**WRITTEN TASK:** Print the following entries without any change.

**DATA FOR THIS TASK:**
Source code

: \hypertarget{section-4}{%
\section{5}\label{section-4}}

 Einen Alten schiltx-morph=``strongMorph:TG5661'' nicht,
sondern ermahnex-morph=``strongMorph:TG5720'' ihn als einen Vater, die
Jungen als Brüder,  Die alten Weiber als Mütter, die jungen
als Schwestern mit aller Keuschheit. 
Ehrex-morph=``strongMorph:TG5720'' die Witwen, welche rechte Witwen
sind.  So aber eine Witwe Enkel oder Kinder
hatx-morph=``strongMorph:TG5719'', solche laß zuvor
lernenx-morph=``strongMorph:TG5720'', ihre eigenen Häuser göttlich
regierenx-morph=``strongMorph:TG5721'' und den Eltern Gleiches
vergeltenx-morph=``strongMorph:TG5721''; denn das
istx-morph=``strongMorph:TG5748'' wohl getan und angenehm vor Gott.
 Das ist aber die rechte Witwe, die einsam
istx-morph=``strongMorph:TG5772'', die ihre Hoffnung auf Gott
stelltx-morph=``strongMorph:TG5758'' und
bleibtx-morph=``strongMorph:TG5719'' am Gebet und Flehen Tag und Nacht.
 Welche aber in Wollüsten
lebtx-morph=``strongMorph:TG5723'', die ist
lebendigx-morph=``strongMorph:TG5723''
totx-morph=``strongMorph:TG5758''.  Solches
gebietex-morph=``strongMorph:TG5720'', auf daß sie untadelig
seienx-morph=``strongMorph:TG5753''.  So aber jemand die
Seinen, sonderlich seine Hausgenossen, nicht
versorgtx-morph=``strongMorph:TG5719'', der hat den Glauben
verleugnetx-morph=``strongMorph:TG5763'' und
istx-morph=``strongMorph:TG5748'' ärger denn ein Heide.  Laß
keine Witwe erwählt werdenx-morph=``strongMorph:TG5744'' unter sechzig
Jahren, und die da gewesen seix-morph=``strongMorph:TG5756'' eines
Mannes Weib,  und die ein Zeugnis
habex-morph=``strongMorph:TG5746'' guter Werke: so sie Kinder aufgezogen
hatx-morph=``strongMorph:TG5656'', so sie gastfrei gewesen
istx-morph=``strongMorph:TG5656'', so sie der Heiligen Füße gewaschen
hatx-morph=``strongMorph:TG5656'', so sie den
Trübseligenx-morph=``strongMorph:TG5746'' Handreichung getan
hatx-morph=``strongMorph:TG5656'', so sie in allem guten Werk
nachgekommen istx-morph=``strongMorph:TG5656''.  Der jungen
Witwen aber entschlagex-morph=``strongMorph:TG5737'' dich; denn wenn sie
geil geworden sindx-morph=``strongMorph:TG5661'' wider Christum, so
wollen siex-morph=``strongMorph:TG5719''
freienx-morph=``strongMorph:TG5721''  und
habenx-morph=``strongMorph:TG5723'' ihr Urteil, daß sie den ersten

**REPLY TO THE EXERCISE:**
Source code

: \hypertarget{section-4}{%
\section{5}\label{section-4}}

 Einen Alten schiltx-morph=``strongMorph:TG5661'' nicht,
sondern ermahnex-morph=``strongMorph:TG5720'' ihn als einen Vater, die
Jungen als Brüder,  Die alten Weiber als Mütter, die jungen
als Schwestern mit aller Keuschheit. 
Ehrex-morph=``strongMorph:TG5720'' die Witwen, welche rechte Witwen
sind.  So aber eine Witwe Enkel oder Kinder
hatx-morph=``strongMorph:TG5719'', solche laß zuvor
lernenx-morph=``strongMorph:TG5720'', ihre eigenen Häuser göttlich
regierenx-morph=``strongMorph:TG5721'' und den Eltern Gleiches
vergeltenx-morph=``strongMorph:TG5721''; denn das
istx-morph=``strongMorph:TG5748'' wohl getan und angenehm vor Gott.
 Das ist aber die rechte Witwe, die einsam
istx-morph=``strongMorph:TG5772'', die ihre Hoffnung auf Gott
stelltx-morph=``strongMorph:TG5758'' und
bleibtx-morph=``strongMorph:TG5719'' am Gebet und Flehen Tag und Nacht.
 Welche aber in Wollüsten
lebtx-morph=``strongMorph:TG5723'', die ist
lebendigx-morph=``strongMorph:TG5723''
totx-morph=``strongMorph:TG5758''.  Solches
gebietex-morph=``strongMorph:TG5720'', auf daß sie untadelig
seienx-morph=``strongMorph:TG5753''.  So aber jemand die
Seinen, sonderlich seine Hausgenossen, nicht
versorgtx-morph=``strongMorph:TG5719'', der hat den Glauben
verleugnetx-morph=``strongMorph:TG5763'' und
istx-morph=``strongMorph:TG5748'' ärger denn ein Heide.  Laß
keine Witwe erwählt werdenx-morph=``strongMorph:TG5744'' unter sechzig
Jahren, und die da gewesen seix-morph=``strongMorph:TG5756'' eines
Mannes Weib,  und die ein Zeugnis
habex-morph=``strongMorph:TG5746'' guter Werke: so sie Kinder aufgezogen
hatx-morph=``strongMorph:TG5656'', so sie gastfrei gewesen
istx-morph=``strongMorph:TG5656'', so sie der Heiligen Füße gewaschen
hatx-morph=``strongMorph:TG5656'', so sie den
Trübseligenx-morph=``strongMorph:TG5746'' Handreichung getan
hatx-morph=``strongMorph:TG5656'', so sie in allem guten Werk
nachgekommen istx-morph=``strongMorph:TG5656''.  Der jungen
Witwen aber entschlagex-morph=``strongMorph:TG5737'' dich; denn wenn sie
geil geworden sindx-morph=``strongMorph:TG5661'' wider Christum, so
wollen siex-morph=``strongMorph:TG5719''
freienx-morph=``strongMorph:TG5721''  und
habenx-morph=``strongMorph:TG5723'' ihr Urteil, daß sie den ersten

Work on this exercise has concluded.